[DATA FOR THE TASK]
-- Opening Marker --
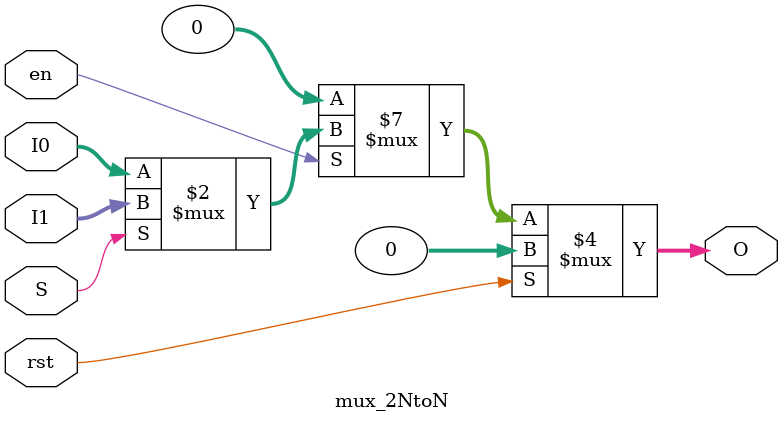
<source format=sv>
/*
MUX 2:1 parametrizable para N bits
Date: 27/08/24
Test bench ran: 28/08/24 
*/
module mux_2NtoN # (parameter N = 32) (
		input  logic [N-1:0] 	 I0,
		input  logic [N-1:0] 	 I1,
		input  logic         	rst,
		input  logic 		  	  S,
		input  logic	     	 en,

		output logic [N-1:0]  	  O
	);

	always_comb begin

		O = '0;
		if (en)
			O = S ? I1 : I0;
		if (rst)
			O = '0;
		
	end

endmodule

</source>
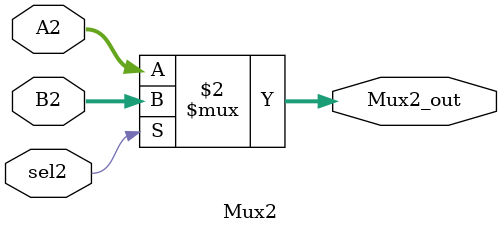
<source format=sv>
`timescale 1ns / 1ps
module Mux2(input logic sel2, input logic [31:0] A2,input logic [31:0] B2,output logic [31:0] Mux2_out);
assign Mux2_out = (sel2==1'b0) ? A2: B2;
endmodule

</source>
-- Closing Marker --
[WORK TO BE COMPLETED]
Go through the entries above and copy every line containing "input".

[RESULT BELOW]
		input  logic [N-1:0] 	 I0,
		input  logic [N-1:0] 	 I1,
		input  logic         	rst,
		input  logic 		  	  S,
		input  logic	     	 en,
module Mux2(input logic sel2, input logic [31:0] A2,input logic [31:0] B2,output logic [31:0] Mux2_out);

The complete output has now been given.